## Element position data

════════════════════

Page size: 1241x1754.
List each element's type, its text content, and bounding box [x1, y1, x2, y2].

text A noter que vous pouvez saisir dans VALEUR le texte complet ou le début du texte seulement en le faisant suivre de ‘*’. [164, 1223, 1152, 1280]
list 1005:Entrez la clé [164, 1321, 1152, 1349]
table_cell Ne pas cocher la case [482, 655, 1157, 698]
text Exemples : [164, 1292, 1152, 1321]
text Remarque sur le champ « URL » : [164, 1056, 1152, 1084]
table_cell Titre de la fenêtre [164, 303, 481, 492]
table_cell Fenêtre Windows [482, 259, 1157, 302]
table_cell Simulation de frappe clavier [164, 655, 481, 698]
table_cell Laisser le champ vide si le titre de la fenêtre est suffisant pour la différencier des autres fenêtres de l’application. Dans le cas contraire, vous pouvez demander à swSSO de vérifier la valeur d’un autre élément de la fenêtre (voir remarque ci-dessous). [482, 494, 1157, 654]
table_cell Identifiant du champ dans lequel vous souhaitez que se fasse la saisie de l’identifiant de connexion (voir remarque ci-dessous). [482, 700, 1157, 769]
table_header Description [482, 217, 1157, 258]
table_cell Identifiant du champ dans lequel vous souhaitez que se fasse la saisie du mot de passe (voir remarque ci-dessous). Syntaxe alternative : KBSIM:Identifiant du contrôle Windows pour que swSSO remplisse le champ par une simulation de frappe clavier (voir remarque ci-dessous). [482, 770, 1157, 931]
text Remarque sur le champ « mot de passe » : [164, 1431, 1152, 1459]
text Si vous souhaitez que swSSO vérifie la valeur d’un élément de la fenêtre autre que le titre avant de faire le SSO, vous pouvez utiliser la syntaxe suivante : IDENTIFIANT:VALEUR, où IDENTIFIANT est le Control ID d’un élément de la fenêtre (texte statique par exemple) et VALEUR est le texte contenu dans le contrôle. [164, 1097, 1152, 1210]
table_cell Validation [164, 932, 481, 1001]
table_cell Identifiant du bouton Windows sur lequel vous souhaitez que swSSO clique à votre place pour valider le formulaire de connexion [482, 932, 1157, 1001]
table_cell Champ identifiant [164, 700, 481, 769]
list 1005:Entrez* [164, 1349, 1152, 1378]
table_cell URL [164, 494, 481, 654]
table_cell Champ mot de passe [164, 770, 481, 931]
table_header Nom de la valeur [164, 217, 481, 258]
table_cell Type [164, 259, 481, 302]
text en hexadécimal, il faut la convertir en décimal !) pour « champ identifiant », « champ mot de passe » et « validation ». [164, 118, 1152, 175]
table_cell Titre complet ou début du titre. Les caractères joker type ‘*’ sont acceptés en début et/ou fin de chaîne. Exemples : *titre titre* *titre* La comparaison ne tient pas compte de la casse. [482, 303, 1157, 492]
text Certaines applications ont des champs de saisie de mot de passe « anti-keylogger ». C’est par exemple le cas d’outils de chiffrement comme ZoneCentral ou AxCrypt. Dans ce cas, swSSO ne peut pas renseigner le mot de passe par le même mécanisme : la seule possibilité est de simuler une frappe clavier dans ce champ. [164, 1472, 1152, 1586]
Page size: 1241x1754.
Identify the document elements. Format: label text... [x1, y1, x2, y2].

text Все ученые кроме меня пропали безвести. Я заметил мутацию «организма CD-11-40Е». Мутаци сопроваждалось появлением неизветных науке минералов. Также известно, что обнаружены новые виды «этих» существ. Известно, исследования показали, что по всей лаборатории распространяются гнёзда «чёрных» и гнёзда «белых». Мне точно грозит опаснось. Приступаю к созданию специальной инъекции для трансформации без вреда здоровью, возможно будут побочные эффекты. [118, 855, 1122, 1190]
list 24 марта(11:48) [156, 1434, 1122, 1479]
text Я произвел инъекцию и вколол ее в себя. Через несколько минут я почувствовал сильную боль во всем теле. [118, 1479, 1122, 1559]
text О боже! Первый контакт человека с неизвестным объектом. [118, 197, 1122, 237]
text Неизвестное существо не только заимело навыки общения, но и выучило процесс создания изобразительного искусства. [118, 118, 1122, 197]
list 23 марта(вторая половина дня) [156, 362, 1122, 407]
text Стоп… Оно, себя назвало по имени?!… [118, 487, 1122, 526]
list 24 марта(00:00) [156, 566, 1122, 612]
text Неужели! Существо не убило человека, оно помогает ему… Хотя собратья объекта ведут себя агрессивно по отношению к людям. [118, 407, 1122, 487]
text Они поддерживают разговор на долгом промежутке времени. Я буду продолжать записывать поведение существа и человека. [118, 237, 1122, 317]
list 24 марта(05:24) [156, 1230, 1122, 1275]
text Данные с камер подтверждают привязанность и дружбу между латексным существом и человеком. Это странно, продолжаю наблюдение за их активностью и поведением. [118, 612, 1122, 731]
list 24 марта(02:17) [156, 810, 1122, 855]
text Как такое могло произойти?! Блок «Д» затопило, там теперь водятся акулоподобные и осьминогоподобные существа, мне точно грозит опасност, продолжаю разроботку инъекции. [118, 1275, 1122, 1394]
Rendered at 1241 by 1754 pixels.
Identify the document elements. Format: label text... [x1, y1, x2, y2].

════════════════════

## What you are asked to do
Copy out every line of the listing above word for word, without changing anything.

## Complete answer
Page size: 1241x1754.
List each element's type, its text content, and bounding box [x1, y1, x2, y2].

text A noter que vous pouvez saisir dans VALEUR le texte complet ou le début du texte seulement en le faisant suivre de ‘*’. [164, 1223, 1152, 1280]
list 1005:Entrez la clé [164, 1321, 1152, 1349]
table_cell Ne pas cocher la case [482, 655, 1157, 698]
text Exemples : [164, 1292, 1152, 1321]
text Remarque sur le champ « URL » : [164, 1056, 1152, 1084]
table_cell Titre de la fenêtre [164, 303, 481, 492]
table_cell Fenêtre Windows [482, 259, 1157, 302]
table_cell Simulation de frappe clavier [164, 655, 481, 698]
table_cell Laisser le champ vide si le titre de la fenêtre est suffisant pour la différencier des autres fenêtres de l’application. Dans le cas contraire, vous pouvez demander à swSSO de vérifier la valeur d’un autre élément de la fenêtre (voir remarque ci-dessous). [482, 494, 1157, 654]
table_cell Identifiant du champ dans lequel vous souhaitez que se fasse la saisie de l’identifiant de connexion (voir remarque ci-dessous). [482, 700, 1157, 769]
table_header Description [482, 217, 1157, 258]
table_cell Identifiant du champ dans lequel vous souhaitez que se fasse la saisie du mot de passe (voir remarque ci-dessous). Syntaxe alternative : KBSIM:Identifiant du contrôle Windows pour que swSSO remplisse le champ par une simulation de frappe clavier (voir remarque ci-dessous). [482, 770, 1157, 931]
text Remarque sur le champ « mot de passe » : [164, 1431, 1152, 1459]
text Si vous souhaitez que swSSO vérifie la valeur d’un élément de la fenêtre autre que le titre avant de faire le SSO, vous pouvez utiliser la syntaxe suivante : IDENTIFIANT:VALEUR, où IDENTIFIANT est le Control ID d’un élément de la fenêtre (texte statique par exemple) et VALEUR est le texte contenu dans le contrôle. [164, 1097, 1152, 1210]
table_cell Validation [164, 932, 481, 1001]
table_cell Identifiant du bouton Windows sur lequel vous souhaitez que swSSO clique à votre place pour valider le formulaire de connexion [482, 932, 1157, 1001]
table_cell Champ identifiant [164, 700, 481, 769]
list 1005:Entrez* [164, 1349, 1152, 1378]
table_cell URL [164, 494, 481, 654]
table_cell Champ mot de passe [164, 770, 481, 931]
table_header Nom de la valeur [164, 217, 481, 258]
table_cell Type [164, 259, 481, 302]
text en hexadécimal, il faut la convertir en décimal !) pour « champ identifiant », « champ mot de passe » et « validation ». [164, 118, 1152, 175]
table_cell Titre complet ou début du titre. Les caractères joker type ‘*’ sont acceptés en début et/ou fin de chaîne. Exemples : *titre titre* *titre* La comparaison ne tient pas compte de la casse. [482, 303, 1157, 492]
text Certaines applications ont des champs de saisie de mot de passe « anti-keylogger ». C’est par exemple le cas d’outils de chiffrement comme ZoneCentral ou AxCrypt. Dans ce cas, swSSO ne peut pas renseigner le mot de passe par le même mécanisme : la seule possibilité est de simuler une frappe clavier dans ce champ. [164, 1472, 1152, 1586]
Page size: 1241x1754.
Identify the document elements. Format: label text... [x1, y1, x2, y2].

text Все ученые кроме меня пропали безвести. Я заметил мутацию «организма CD-11-40Е». Мутаци сопроваждалось появлением неизветных науке минералов. Также известно, что обнаружены новые виды «этих» существ. Известно, исследования показали, что по всей лаборатории распространяются гнёзда «чёрных» и гнёзда «белых». Мне точно грозит опаснось. Приступаю к созданию специальной инъекции для трансформации без вреда здоровью, возможно будут побочные эффекты. [118, 855, 1122, 1190]
list 24 марта(11:48) [156, 1434, 1122, 1479]
text Я произвел инъекцию и вколол ее в себя. Через несколько минут я почувствовал сильную боль во всем теле. [118, 1479, 1122, 1559]
text О боже! Первый контакт человека с неизвестным объектом. [118, 197, 1122, 237]
text Неизвестное существо не только заимело навыки общения, но и выучило процесс создания изобразительного искусства. [118, 118, 1122, 197]
list 23 марта(вторая половина дня) [156, 362, 1122, 407]
text Стоп… Оно, себя назвало по имени?!… [118, 487, 1122, 526]
list 24 марта(00:00) [156, 566, 1122, 612]
text Неужели! Существо не убило человека, оно помогает ему… Хотя собратья объекта ведут себя агрессивно по отношению к людям. [118, 407, 1122, 487]
text Они поддерживают разговор на долгом промежутке времени. Я буду продолжать записывать поведение существа и человека. [118, 237, 1122, 317]
list 24 марта(05:24) [156, 1230, 1122, 1275]
text Данные с камер подтверждают привязанность и дружбу между латексным существом и человеком. Это странно, продолжаю наблюдение за их активностью и поведением. [118, 612, 1122, 731]
list 24 марта(02:17) [156, 810, 1122, 855]
text Как такое могло произойти?! Блок «Д» затопило, там теперь водятся акулоподобные и осьминогоподобные существа, мне точно грозит опасност, продолжаю разроботку инъекции. [118, 1275, 1122, 1394]
Rendered at 1241 by 1754 pixels.
Identify the document elements. Format: label text... [x1, y1, x2, y2].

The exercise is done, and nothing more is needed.